Dentro de dez anos, muito provavelmente não acontecerão cenas desconfortáveis como a que marcou o primeiro dia do estande do Brasil na Feira de Frankfurt: prateleiras completamente vazias, com as quase duas toneladas de livros retidas na alfândega de Madri. Ao menos, é o que prevê a maioria dos editores presentes a Frankfurt, no maior evento literário do mundo que encerrou ontem sua 60ª edição - uma pesquisa realizada pelos organizadores com mais de mil representantes do mercado editorial de todos os continentes aponta 2018 o ano em que os livros eletrônicos, os chamados e-books, superarão em volume de negócios os existentes hoje, em papel.

Agência Estado |

"A chegada do livro digitalizado é inevitável", comentou Juergen Boos, diretor da feira, lembrando que, já neste ano, 361 exibidores (ou 5% de um total de 7.373) incluíram e-books em seu mostruário.
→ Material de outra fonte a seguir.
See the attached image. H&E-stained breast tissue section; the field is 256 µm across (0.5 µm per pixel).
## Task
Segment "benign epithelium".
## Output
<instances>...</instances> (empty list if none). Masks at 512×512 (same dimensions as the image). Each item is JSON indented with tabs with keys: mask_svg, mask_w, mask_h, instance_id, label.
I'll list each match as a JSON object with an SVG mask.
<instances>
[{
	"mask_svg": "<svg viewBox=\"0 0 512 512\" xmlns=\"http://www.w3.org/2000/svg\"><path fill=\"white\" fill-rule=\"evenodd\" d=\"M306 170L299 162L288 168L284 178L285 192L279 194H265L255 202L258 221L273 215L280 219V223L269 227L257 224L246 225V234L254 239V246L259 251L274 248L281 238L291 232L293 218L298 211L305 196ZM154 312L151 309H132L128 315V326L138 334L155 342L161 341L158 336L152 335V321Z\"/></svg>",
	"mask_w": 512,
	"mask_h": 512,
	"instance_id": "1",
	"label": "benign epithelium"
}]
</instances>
Se o número ainda parece ínfimo, revela um grande crescimento em relação ao ano passado, quando aproximadamente 2% já tinha aderido à nova tecnologia. "É importante notar que 42% dos produtos que estavam em exibição aqui eram livros, enquanto 30% eram digitais", observou.

O assunto prometia ser o prato principal da feira desde seu início, quando Paulo Coelho, convidado a participar da abertura oficial, fez menção ao fato em seu discurso. "Os livros digitais reclamam seu espaço e tudo indica que chegará o momento em que o digital superará o papel", disse o escritor. "O tempo que falta até isso acontecer é o que resta a autores e editores se adaptarem até sermos alcançados pela rede mundial."
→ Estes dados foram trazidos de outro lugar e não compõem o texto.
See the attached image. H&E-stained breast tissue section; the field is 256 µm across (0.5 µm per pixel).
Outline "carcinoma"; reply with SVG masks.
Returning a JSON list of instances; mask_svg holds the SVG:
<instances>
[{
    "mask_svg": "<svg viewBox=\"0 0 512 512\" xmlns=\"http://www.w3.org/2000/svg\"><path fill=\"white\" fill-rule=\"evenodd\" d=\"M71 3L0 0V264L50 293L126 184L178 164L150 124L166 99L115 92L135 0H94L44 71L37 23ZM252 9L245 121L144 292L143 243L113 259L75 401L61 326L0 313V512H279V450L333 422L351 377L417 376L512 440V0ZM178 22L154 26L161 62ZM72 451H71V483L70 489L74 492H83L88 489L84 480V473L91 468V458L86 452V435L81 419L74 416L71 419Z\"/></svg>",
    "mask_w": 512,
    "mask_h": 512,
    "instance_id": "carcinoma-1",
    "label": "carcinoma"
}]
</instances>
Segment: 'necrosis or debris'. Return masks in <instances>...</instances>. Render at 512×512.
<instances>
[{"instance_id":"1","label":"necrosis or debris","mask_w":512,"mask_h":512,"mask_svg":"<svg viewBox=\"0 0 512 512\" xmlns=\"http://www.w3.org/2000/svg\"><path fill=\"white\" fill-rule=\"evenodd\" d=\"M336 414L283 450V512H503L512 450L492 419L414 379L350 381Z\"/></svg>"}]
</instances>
"Não sei se precisaremos esperar uma década", acredita Paulo Rocco, presidente do selo editorial que leva seu nome. "Acho que em cinco anos o e-book já terá ocupado um espaço considerável." Segundo ele, a corrida, no entanto, movimenta hoje mais a indústria que vai desenvolver as ferramentas para carregar o texto dos livros que propriamente o mercado editorial. "Estamos esperando pelas novidades para então fornecermos as obras", disse Rocco.

Editores não acreditam, porém, no fim definitivo do livro em papel. "Esse continuará insubstituível para parcela dos leitores que jamais vão se desfazer, por exemplo, de seu dicionário favorito", acredita Luciana Villas-Boas, da Editora Record. "Também os livros infantis sobreviverão, pois, para criança, o contato tátil é essencial", completa Paulo Rocco. Ambos, porém, acompanham atentos à mudança inevitável. As informações são do jornal O Estado de S. Paulo.